I got distracted looking for Shomate parameters for ethane today, and came across this website on predicting the boiling point of water using the Shomate equations. The basic idea is to find the temperature where the Gibbs energy of water as a vapor is equal to the Gibbs energy of the liquid.

clear all; close all

Liquid water

http://webbook.nist.gov/cgi/cbook.cgi?ID=C7732185&Units=SI&Mask=2#Thermo-Condensed valid over 298-500

Hf_liq = -285.830; % kJ/mol
S_liq = 0.06995;   % kJ/mol/K
shomateL = [-203.6060
            1523.290
           -3196.413
            2474.455
               3.855326
            -256.5478
            -488.7163
            -285.8304];

Gas phase water

http://webbook.nist.gov/cgi/cbook.cgi?ID=C7732185&Units=SI&Mask=1&Type=JANAFG&Table=on#JANAFG

Interestingly, these parameters are listed as valid only above 500K. That means we have to extrapolate the values down to 298K. That is risky for polynomial models, as they can deviate substantially outside the region they were fitted to.

Hf_gas = -241.826; % kJ/mol
S_gas = 0.188835;  % kJ/mol/K

shomateG = [30.09200
             6.832514
             6.793435
            -2.534480
             0.082139
          -250.8810
           223.3967
          -241.8264];

Compute G over a range of temperatures.

T = linspace(0,200)' + 273.15; % temperature range from 0 to 200 degC

t = T/1000;

% normalize sTT by 1/1000  so entropies are in kJ/mol/K
sTT = [log(t) t t.^2/2 t.^3/3 -1./(2*t.^2) 0*t.^0 t.^0 0*t.^0]/1000;
hTT = [t t.^2/2 t.^3/3 t.^4/4 -1./t 1*t.^0 0*t.^0 -1*t.^0];

Gliq = Hf_liq + hTT*shomateL - T.*(sTT*shomateL);
Ggas = Hf_gas + hTT*shomateG - T.*(sTT*shomateG);

Interpolate the difference between the two vectors to find the boiling point

The boiling point is where Gliq = Ggas, so we solve Gliq(T)-Ggas(T)=0 to find the point where the two free energies are equal.

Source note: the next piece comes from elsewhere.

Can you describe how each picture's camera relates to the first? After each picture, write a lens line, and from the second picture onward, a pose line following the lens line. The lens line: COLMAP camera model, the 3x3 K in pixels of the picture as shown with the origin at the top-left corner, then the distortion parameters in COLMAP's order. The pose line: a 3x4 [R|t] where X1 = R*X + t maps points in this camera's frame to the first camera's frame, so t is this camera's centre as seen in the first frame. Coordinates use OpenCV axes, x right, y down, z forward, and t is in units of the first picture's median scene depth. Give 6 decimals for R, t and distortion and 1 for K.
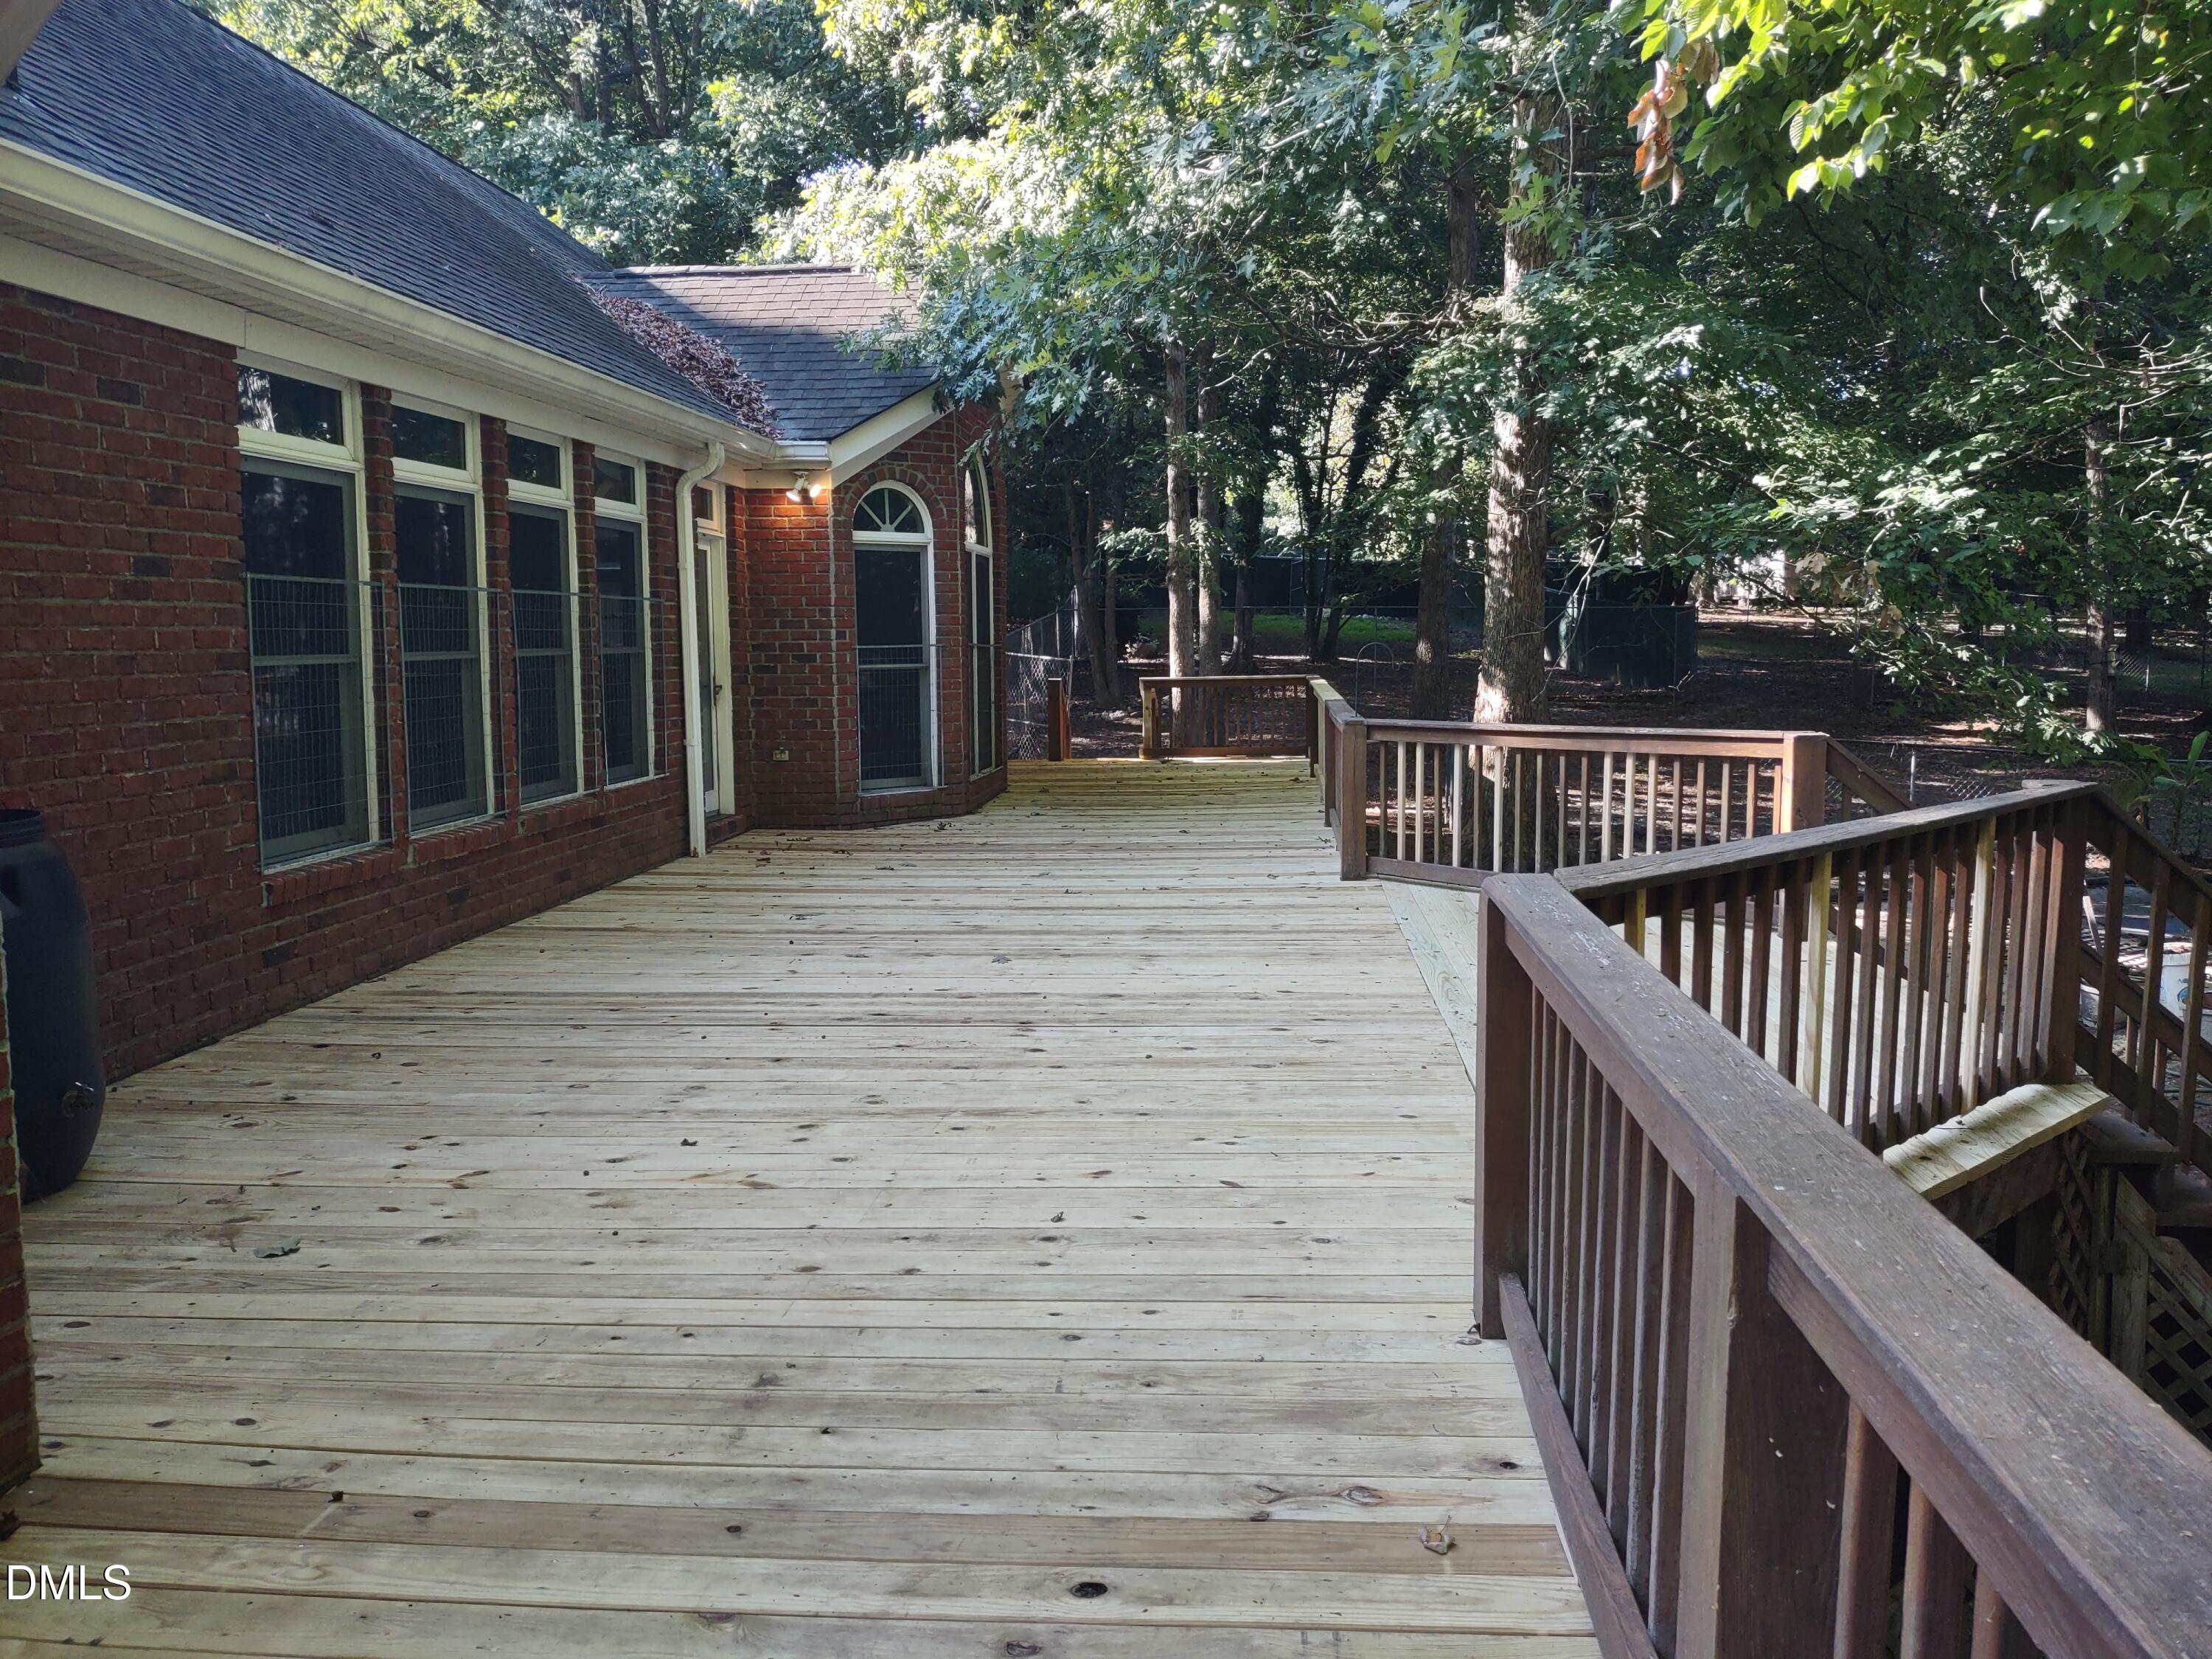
lens RADIAL K [[1692.4, 0, 1112.1], [0, 1692.4, 835.9], [0, 0, 1]] dist [0.067541, -0.021344]
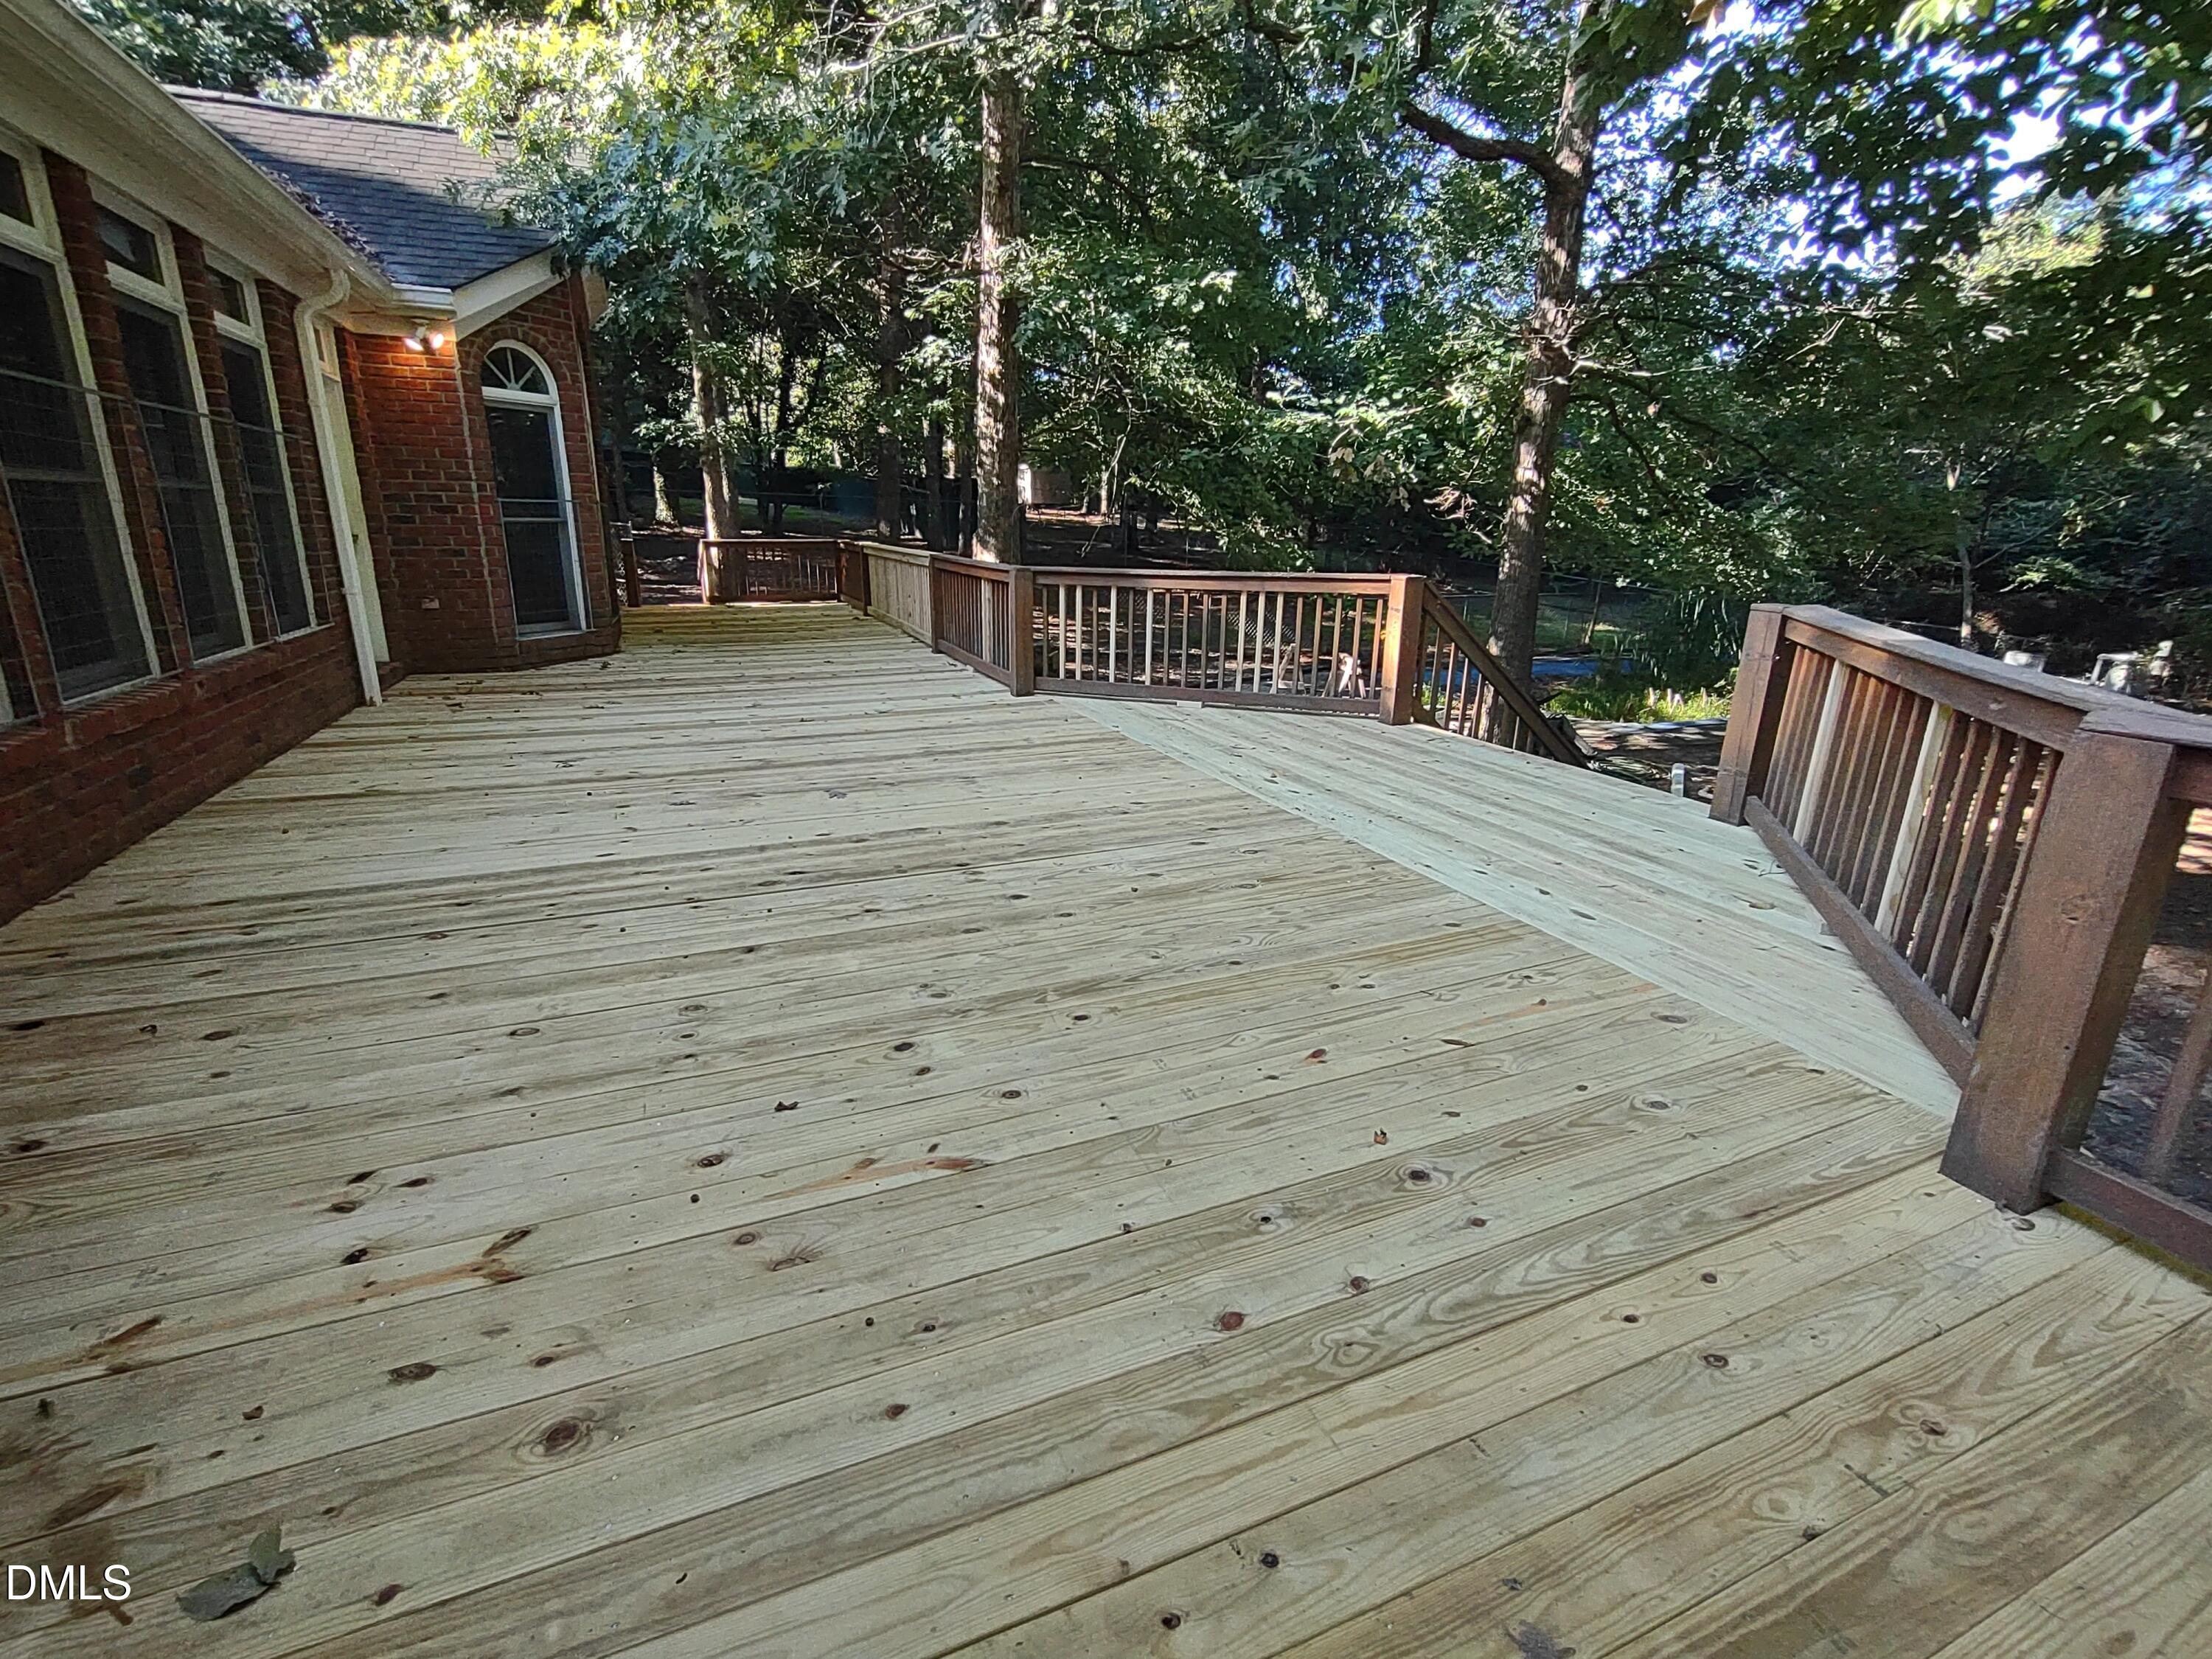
lens RADIAL K [[1017.4, 0, 1102.5], [0, 1017.4, 821.4], [0, 0, 1]] dist [-0.001558, 0.001219]
pose [[0.881195, -0.110313, 0.459702, -0.152587], [0.033674, 0.984571, 0.171714, -0.009692], [-0.471552, -0.135833, 0.871314, 0.263088]]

f = @(t) interp1(T,Gliq-Ggas,t);
bp = fzero(f,373)
bp =

  373.2045

Plot the two free energies

You can see the intersection occurs at approximately 100 degC.

plot(T-273.15,Gliq,T-273.15,Ggas)
line([bp bp]-273.15,[min(Gliq) max(Gliq)])
legend('liquid water','steam')
xlabel('Temperature \circC')
ylabel('\DeltaG (kJ/mol)')
title(sprintf('The boiling point is approximately %1.2f \\circC', bp-273.15))

Summary

The answer we get us 0.05 K too high, which is not bad considering we estimated it using parameters that were fitted to thermodynamic data and that had finite precision and extrapolated the steam properties below the region the parameters were stated to be valid for.